[DATASET EXTRACT]

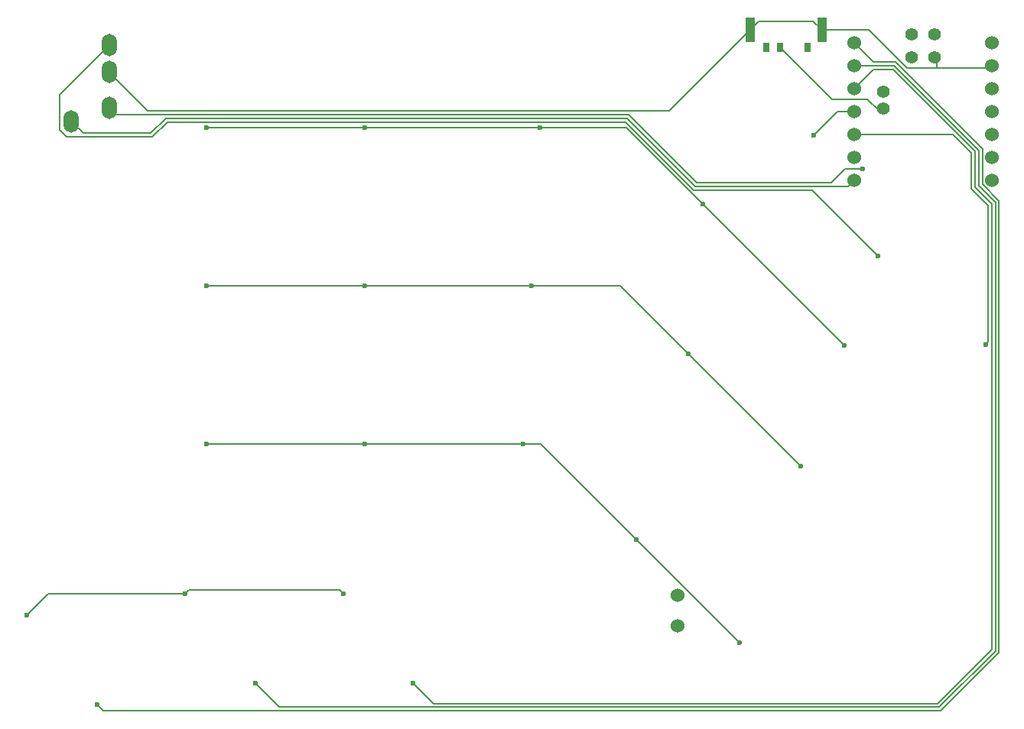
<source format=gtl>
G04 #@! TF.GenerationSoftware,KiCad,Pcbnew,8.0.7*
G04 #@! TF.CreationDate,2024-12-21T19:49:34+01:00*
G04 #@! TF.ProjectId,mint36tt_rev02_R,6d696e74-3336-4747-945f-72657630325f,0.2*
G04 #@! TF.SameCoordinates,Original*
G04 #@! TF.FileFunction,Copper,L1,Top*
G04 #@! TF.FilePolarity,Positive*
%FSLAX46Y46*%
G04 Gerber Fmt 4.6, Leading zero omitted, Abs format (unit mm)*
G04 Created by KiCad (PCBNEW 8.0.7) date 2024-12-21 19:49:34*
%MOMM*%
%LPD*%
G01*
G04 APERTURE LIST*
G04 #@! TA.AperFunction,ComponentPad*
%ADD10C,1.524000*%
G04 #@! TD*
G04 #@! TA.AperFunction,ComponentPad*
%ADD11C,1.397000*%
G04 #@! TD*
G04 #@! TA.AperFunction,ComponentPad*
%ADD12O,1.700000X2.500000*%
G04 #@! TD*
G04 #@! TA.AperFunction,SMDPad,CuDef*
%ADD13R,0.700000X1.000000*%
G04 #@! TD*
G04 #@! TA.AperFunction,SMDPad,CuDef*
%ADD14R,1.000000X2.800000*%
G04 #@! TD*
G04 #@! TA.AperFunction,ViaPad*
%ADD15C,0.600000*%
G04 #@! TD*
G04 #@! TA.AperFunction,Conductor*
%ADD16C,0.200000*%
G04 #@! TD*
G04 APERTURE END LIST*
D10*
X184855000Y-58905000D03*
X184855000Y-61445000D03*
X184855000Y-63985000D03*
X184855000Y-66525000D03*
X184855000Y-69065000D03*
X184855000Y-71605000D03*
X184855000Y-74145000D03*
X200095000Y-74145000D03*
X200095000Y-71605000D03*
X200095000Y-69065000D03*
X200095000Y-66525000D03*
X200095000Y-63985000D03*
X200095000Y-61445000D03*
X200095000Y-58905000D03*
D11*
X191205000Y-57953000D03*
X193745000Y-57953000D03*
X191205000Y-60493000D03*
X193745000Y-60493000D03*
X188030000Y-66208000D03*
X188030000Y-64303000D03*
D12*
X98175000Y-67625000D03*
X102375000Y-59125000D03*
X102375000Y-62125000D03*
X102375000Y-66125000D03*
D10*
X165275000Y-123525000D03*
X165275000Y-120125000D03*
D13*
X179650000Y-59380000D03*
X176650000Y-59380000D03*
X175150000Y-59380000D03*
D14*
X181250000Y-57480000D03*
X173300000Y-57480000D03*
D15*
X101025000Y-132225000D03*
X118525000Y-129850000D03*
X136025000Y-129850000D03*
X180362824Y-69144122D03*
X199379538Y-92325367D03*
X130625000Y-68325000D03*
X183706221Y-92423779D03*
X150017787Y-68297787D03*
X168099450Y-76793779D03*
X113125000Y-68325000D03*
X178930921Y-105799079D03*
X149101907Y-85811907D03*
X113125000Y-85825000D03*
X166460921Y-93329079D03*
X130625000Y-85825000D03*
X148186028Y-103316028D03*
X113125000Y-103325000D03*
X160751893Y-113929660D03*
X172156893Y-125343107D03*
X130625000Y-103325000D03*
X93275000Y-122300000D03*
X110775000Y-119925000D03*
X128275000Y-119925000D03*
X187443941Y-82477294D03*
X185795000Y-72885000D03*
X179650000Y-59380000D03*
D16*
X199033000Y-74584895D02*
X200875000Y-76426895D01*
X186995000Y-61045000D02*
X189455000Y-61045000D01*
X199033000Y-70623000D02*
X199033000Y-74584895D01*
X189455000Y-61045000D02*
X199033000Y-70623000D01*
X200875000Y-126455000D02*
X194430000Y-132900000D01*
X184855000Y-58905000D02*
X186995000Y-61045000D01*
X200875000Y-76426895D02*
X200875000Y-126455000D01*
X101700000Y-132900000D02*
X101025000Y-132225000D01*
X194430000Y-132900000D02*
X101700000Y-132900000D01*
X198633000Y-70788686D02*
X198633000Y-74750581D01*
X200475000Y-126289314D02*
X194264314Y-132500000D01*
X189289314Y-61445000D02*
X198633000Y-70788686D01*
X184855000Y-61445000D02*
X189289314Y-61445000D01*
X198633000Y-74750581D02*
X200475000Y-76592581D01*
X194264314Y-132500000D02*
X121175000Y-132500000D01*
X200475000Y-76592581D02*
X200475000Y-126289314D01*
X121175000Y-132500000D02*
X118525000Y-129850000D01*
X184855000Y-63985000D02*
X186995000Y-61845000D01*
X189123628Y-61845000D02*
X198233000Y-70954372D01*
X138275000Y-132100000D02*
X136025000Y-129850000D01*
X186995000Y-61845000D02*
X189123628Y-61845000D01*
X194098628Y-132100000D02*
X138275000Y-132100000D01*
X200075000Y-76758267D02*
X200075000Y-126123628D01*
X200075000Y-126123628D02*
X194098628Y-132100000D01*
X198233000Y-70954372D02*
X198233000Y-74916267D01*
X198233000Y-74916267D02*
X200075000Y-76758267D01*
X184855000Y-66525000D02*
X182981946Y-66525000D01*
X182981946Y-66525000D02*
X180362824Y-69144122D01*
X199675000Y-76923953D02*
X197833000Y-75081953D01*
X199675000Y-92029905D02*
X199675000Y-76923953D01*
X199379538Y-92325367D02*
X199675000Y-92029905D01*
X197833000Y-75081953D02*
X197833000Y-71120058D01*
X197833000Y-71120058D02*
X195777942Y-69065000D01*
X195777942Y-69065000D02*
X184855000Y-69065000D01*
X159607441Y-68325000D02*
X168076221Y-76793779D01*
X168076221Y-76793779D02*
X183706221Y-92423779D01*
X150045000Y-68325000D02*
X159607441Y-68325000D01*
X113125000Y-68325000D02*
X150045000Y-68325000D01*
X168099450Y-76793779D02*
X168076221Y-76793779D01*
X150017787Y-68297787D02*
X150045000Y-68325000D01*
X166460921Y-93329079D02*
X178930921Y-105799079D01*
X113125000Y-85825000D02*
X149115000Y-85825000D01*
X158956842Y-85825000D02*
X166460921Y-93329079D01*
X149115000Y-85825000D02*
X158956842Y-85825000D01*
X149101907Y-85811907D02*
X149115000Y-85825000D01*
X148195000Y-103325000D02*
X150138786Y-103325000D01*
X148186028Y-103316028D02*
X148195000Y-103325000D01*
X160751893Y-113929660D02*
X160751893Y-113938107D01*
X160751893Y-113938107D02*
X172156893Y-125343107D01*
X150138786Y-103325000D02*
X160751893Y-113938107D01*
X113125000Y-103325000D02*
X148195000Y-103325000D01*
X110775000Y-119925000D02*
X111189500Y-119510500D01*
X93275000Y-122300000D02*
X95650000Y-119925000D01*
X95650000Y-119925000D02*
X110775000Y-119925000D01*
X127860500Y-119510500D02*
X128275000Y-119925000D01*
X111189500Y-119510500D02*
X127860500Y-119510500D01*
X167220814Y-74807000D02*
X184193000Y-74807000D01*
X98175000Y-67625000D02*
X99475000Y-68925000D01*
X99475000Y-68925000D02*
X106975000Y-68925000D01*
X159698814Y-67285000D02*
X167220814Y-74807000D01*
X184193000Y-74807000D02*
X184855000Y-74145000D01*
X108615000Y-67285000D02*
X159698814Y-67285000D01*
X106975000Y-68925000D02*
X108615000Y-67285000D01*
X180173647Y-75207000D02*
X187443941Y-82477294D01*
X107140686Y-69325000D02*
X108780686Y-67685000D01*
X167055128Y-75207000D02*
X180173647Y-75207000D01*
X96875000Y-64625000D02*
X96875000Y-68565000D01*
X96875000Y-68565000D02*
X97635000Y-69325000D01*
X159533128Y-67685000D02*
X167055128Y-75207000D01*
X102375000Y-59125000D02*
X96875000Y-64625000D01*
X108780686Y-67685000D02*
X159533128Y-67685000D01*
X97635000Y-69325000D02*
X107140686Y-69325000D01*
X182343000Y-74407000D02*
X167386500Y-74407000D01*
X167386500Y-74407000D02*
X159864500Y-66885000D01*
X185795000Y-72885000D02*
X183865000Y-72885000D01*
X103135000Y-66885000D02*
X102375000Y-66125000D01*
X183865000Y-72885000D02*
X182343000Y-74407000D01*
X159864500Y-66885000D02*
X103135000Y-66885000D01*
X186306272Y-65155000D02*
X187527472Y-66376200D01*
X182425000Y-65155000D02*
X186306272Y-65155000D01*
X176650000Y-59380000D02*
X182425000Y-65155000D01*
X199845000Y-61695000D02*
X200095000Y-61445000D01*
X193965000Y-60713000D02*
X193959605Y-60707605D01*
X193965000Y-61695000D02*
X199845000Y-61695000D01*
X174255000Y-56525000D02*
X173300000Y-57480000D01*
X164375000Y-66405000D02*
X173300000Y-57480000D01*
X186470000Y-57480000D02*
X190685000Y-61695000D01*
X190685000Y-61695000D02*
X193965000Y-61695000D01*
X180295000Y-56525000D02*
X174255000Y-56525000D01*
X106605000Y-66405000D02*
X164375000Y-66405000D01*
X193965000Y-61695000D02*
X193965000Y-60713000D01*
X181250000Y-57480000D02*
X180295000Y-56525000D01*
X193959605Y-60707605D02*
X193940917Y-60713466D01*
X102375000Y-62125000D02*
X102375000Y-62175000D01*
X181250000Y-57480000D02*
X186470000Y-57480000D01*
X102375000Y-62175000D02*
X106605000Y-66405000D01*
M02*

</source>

[/DATASET EXTRACT]

§ PROBLEM DETAILS
Your answer must consist solely of the lines above between the line holding "X101025000Y-132225000D01*" and the line holding "X197833000Y-71120058D02*", inclusive, copied exactly.

§ EXPECTED ANSWER
X101025000Y-132225000D01*
X194430000Y-132900000D02*
X101700000Y-132900000D01*
X198633000Y-70788686D02*
X198633000Y-74750581D01*
X200475000Y-126289314D02*
X194264314Y-132500000D01*
X189289314Y-61445000D02*
X198633000Y-70788686D01*
X184855000Y-61445000D02*
X189289314Y-61445000D01*
X198633000Y-74750581D02*
X200475000Y-76592581D01*
X194264314Y-132500000D02*
X121175000Y-132500000D01*
X200475000Y-76592581D02*
X200475000Y-126289314D01*
X121175000Y-132500000D02*
X118525000Y-129850000D01*
X184855000Y-63985000D02*
X186995000Y-61845000D01*
X189123628Y-61845000D02*
X198233000Y-70954372D01*
X138275000Y-132100000D02*
X136025000Y-129850000D01*
X186995000Y-61845000D02*
X189123628Y-61845000D01*
X194098628Y-132100000D02*
X138275000Y-132100000D01*
X200075000Y-76758267D02*
X200075000Y-126123628D01*
X200075000Y-126123628D02*
X194098628Y-132100000D01*
X198233000Y-70954372D02*
X198233000Y-74916267D01*
X198233000Y-74916267D02*
X200075000Y-76758267D01*
X184855000Y-66525000D02*
X182981946Y-66525000D01*
X182981946Y-66525000D02*
X180362824Y-69144122D01*
X199675000Y-76923953D02*
X197833000Y-75081953D01*
X199675000Y-92029905D02*
X199675000Y-76923953D01*
X199379538Y-92325367D02*
X199675000Y-92029905D01*
X197833000Y-75081953D02*
X197833000Y-71120058D01*
X197833000Y-71120058D02*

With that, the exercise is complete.